Cuatro palabras fueron las últimas que te oí decir
-       Me voy para siempre.
Y lo cumpliste sin más, quedó tu sombra prendida a la esquina, voy seguido a reconocerle para saber que tu decisión fue verdadera.
Me dijeron que no lo hiciera, que no fuera a buscar tu sombra, que podía ser malo para mi propia existencia; no les hice caso y seguí yendo; cada atardecer.
No sé bien que ocurrió hoy.
Sobre la acera una mariposilla muy pequeña y traslúcida interrumpía mi camino; me agaché a quitarle de ese sitio para que no la pisaran.

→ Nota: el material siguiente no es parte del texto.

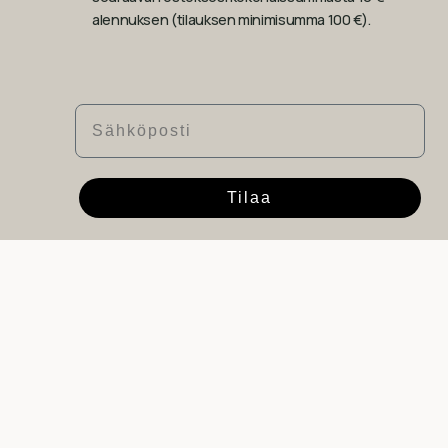
alennuksen (tilauksen minimisumma 100 €).
Sähköposti
Tilaa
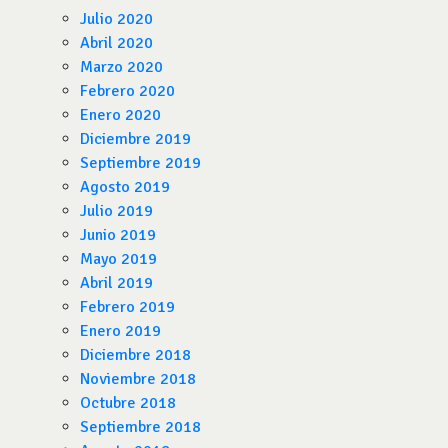
Julio 2020
Abril 2020
Marzo 2020
Febrero 2020
Enero 2020
Diciembre 2019
Septiembre 2019
Agosto 2019
Julio 2019
Junio 2019
Mayo 2019
Abril 2019
Febrero 2019
Enero 2019
Diciembre 2018
Noviembre 2018
Octubre 2018
Septiembre 2018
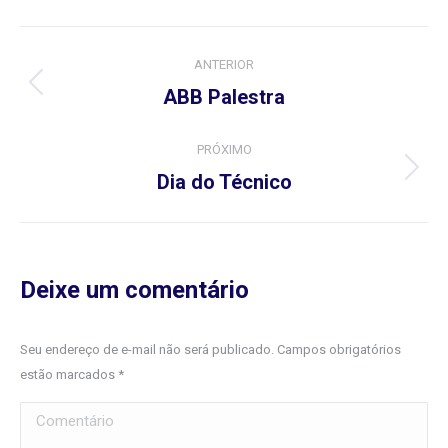
Navegação
ANTERIOR
do
Álbum
ABB Palestra
anterior:
Álbum
PRÓXIMO
Próximo
Dia do Técnico
álbum:
Deixe um comentário
Seu endereço de e-mail não será publicado. Campos obrigatórios
estão marcados
*
Comentário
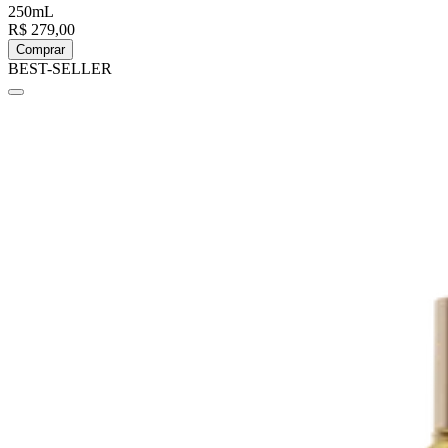
250mL
R$ 279,00
Comprar
BEST-SELLER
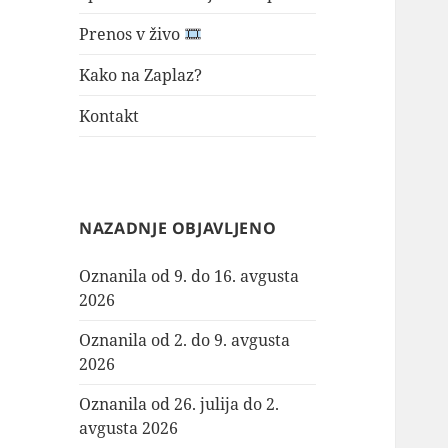
Prenos v živo
Kako na Zaplaz?
Kontakt
NAZADNJE OBJAVLJENO
Oznanila od 9. do 16. avgusta
2026
Oznanila od 2. do 9. avgusta
2026
Oznanila od 26. julija do 2.
avgusta 2026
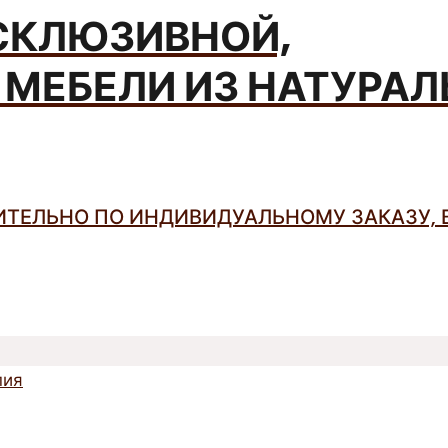
СКЛЮЗИВНОЙ,
МЕБЕЛИ ИЗ НАТУРА
ТЕЛЬНО ПО ИНДИВИДУАЛЬНОМУ ЗАКАЗУ,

Un sonido me llevó en volandas y di vuelta la esquina.
Y allí estabas esperando que tu sombra llegara. Me acerqué con miedo a un nuevo rechazo y me dijiste:
-       ¿Traes tú mi sombra?
Te respondí que sí. Me tomaste de la mano y me trajiste aquí.
Tú tienes tu sombra, esbelta, de un gris oscuro y bien perfilada.
Yo tengo una sombra que no comprendo, es cuadrada, negra y trae un sonido a claxon desesperado pegado al orillo.
La mariposilla está muerta, y me has explicado que se llama efímera por el corto tiempo que tienen de vida, que no fue por mi causa que murió.
Ya no necesito ir a reconocer tu sombra, pero la mía sigue gritando que me aparte… y no sé de qué, si a tu lado estoy muy bien.